--- START ---

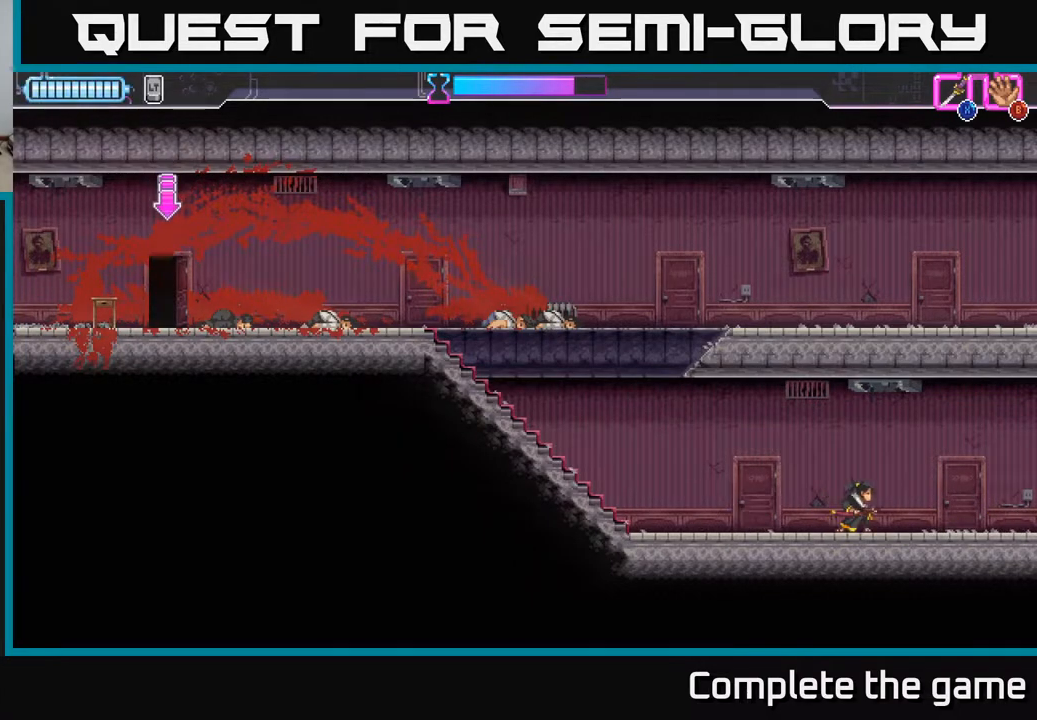
{"buttons": [], "left_stick": "left", "right_stick": "center", "events": [[200, "left_stick", "left"]]}
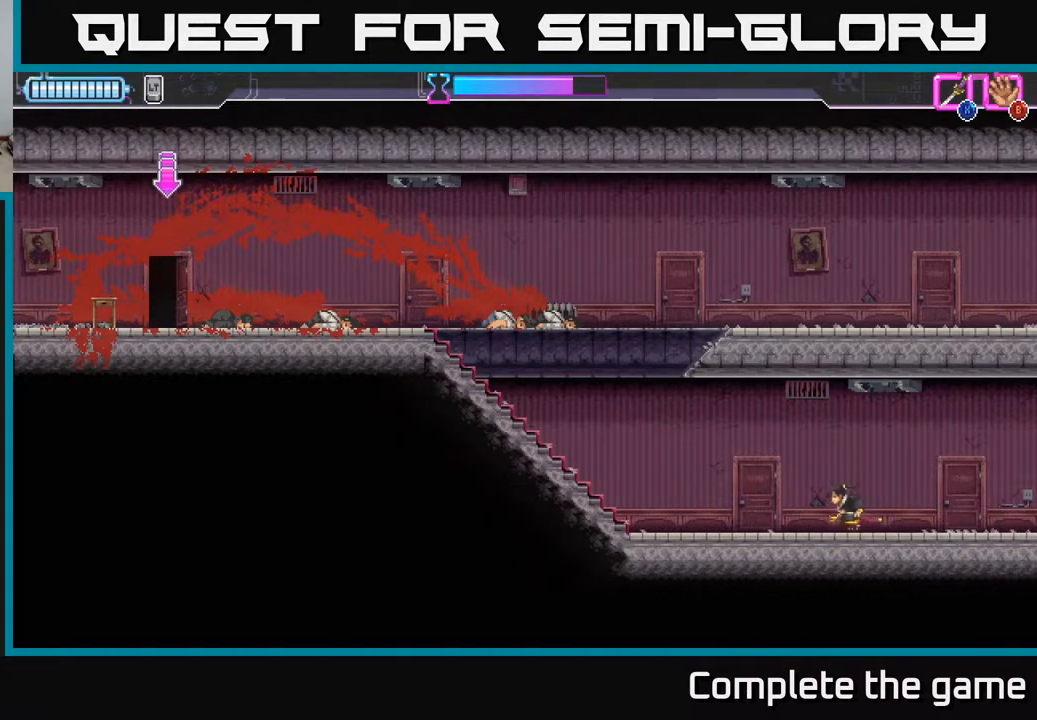
{"buttons": [], "left_stick": "left", "right_stick": "center", "events": []}
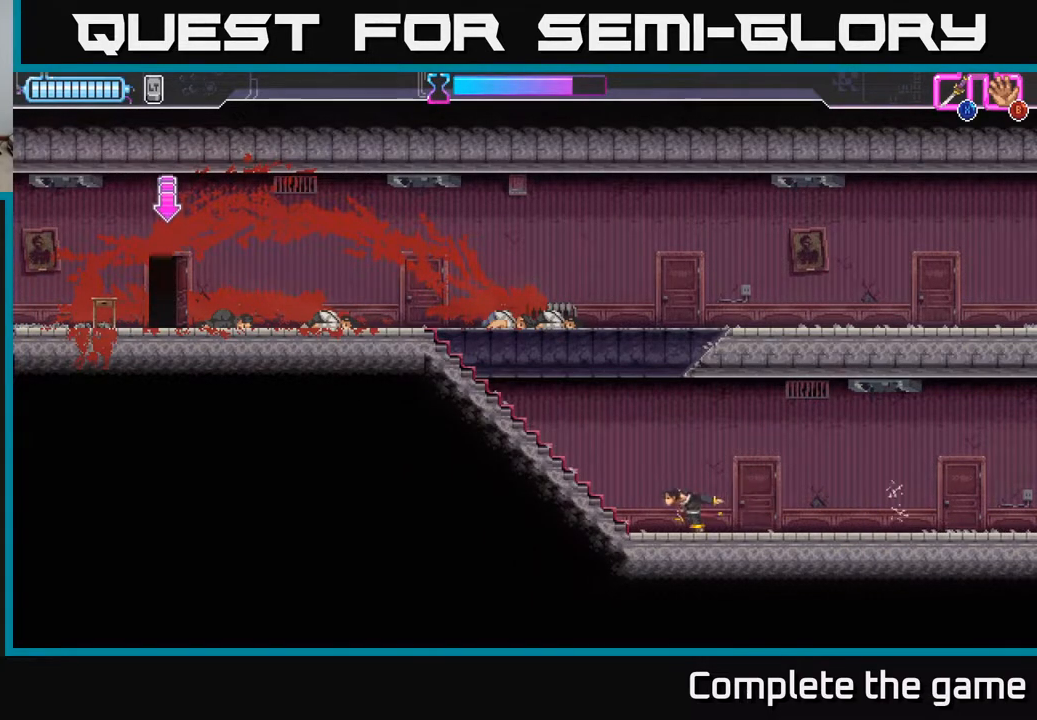
{"buttons": [], "left_stick": "left", "right_stick": "center", "events": []}
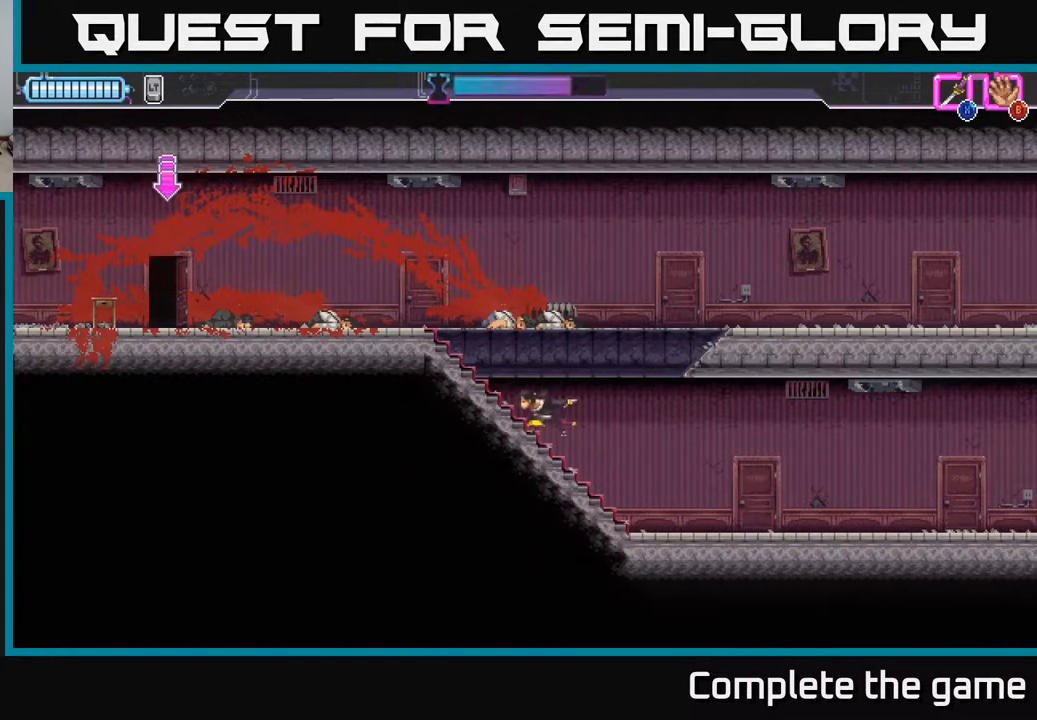
{"buttons": [], "left_stick": "left", "right_stick": "center", "events": []}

--- END ---

EXERCISE BRIEF >> Repeat the data exactly in full, omitting its pictures.

RESULT FOR THIS TASK >>
{"buttons": [], "left_stick": "left", "right_stick": "center", "events": [[200, "left_stick", "left"]]}
{"buttons": [], "left_stick": "left", "right_stick": "center", "events": []}
{"buttons": [], "left_stick": "left", "right_stick": "center", "events": []}
{"buttons": [], "left_stick": "left", "right_stick": "center", "events": []}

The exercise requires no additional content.